Women in America live a life that is about as diametrically opposed as can be from the life that Saudi women live. I lose patients when I hear American women, who have the right to do about anything they want, including kill their own unborn babies, complain about whatever issue has their panties in a bunch when I know how women in Saudi Arabia are forced to live. See, women in the House of Saud are treated like chattel. They can’t go anywhere alone. They must have a male chaperon with them at all times when they are in public. I remember when Katie Couric reported from Saudi Arabia several years ago. There she was on live television doing interviews with a male chaperon at her side the entire time. It was shocking and offensive that the government and culture thought she was so inferior that she could not be allowed to do her job independently.
As a result, one Saudi feminist is trying to draw international attention to how oppressive the Saudi rules are toward women. From CNN (Link via Hot Air):
Wajeha al-Huwaider picked up her passport, got in a taxi, and headed from her home in eastern Saudi Arabia to the nearby island kingdom of Bahrain — a 45-minute drive that many Saudis take to get away for the weekend.
Despite having a valid passport, Saudi authorities at the border sent al-Huwaider home. That’s because in Saudi Arabia, a woman needs permission from her male guardian before she can leave the country.
Al-Huwaider — a vocal women’s rights activist in Saudi Arabia — knew before she left that she would be turned away at the border. Her attempted trip was simply to make a point about the Saudi guardianship system that she says “controls all aspects of women’s lives.”
“Either you treat us like mature citizens or let us leave the country (permanently),” she told CNN.
She’s urging all Saudi women who are tired of “being oppressed” to go “to any border and try to cross it without permission from their male relative.”
She wants to end Saudi Arabia’s strict guardianship laws in which women must get permission from their husband, father, or closest male relative before doing the most mundane of tasks — including working outside the home, going to school, maintaining a bank account, or leaving the country for a weekend getaway.

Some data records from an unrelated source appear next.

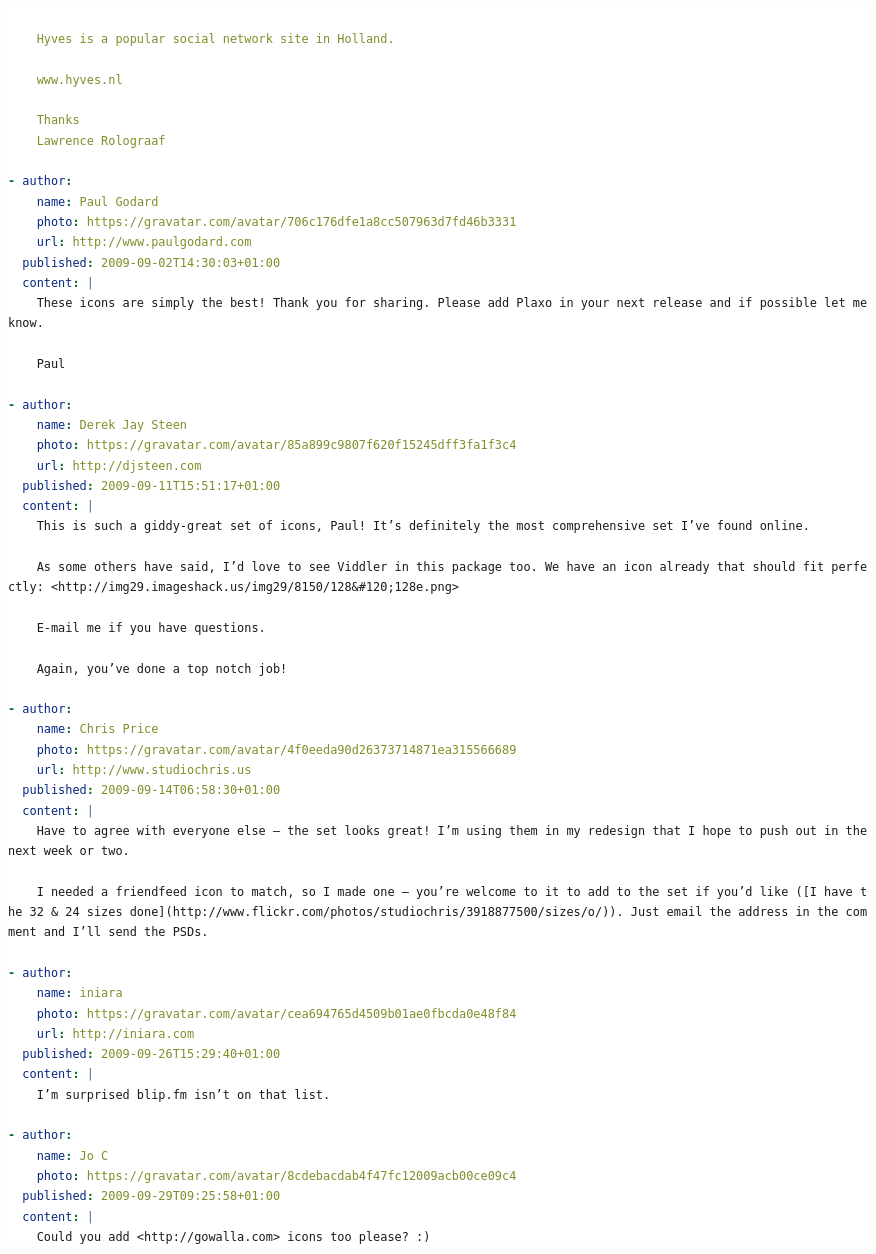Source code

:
 ```yaml

    Hyves is a popular social network site in Holland.

    www.hyves.nl

    Thanks
    Lawrence Rolograaf

- author:
    name: Paul Godard
    photo: https://gravatar.com/avatar/706c176dfe1a8cc507963d7fd46b3331
    url: http://www.paulgodard.com
  published: 2009-09-02T14:30:03+01:00
  content: |
    These icons are simply the best! Thank you for sharing. Please add Plaxo in your next release and if possible let me know.

    Paul

- author:
    name: Derek Jay Steen
    photo: https://gravatar.com/avatar/85a899c9807f620f15245dff3fa1f3c4
    url: http://djsteen.com
  published: 2009-09-11T15:51:17+01:00
  content: |
    This is such a giddy-great set of icons, Paul! It’s definitely the most comprehensive set I’ve found online.

    As some others have said, I’d love to see Viddler in this package too. We have an icon already that should fit perfectly: <http://img29.imageshack.us/img29/8150/128&#120;128e.png>

    E-mail me if you have questions.

    Again, you’ve done a top notch job!

- author:
    name: Chris Price
    photo: https://gravatar.com/avatar/4f0eeda90d26373714871ea315566689
    url: http://www.studiochris.us
  published: 2009-09-14T06:58:30+01:00
  content: |
    Have to agree with everyone else – the set looks great! I’m using them in my redesign that I hope to push out in the next week or two.

    I needed a friendfeed icon to match, so I made one – you’re welcome to it to add to the set if you’d like ([I have the 32 & 24 sizes done](http://www.flickr.com/photos/studiochris/3918877500/sizes/o/)). Just email the address in the comment and I’ll send the PSDs.

- author:
    name: iniara
    photo: https://gravatar.com/avatar/cea694765d4509b01ae0fbcda0e48f84
    url: http://iniara.com
  published: 2009-09-26T15:29:40+01:00
  content: |
    I’m surprised blip.fm isn’t on that list.

- author:
    name: Jo C
    photo: https://gravatar.com/avatar/8cdebacdab4f47fc12009acb00ce09c4
  published: 2009-09-29T09:25:58+01:00
  content: |
    Could you add <http://gowalla.com> icons too please? :)

```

As expected, the Saudi government is telling Human Rights watch that it is reforming rights for women while it continues to enforce its draconian, hateful rules toward women.
I can’t imagine living in a country where I had absolutely no rights and the men viewed me as a piece of property. The men clearly hate women so much they don’t want to so much as look at them in public, which is why women must be fully covered. Take a look at Saudi Arabia’s “Miss Beautiful Morals.” She’s praised because she submits to being reduced to nothing but a shadow with no identity whatsoever. Then again, she doesn’t have a choice really. If she wants to have any kind of life at all, she has to submit to the rules the men have made for her.
Women are blamed if they are raped. Women are killed if they do anything that the men think have brought shame on them. I am convinced that if the men in these cultures could manage to propagate the male population without the assistance of women, they would get rid of the girls and women all together.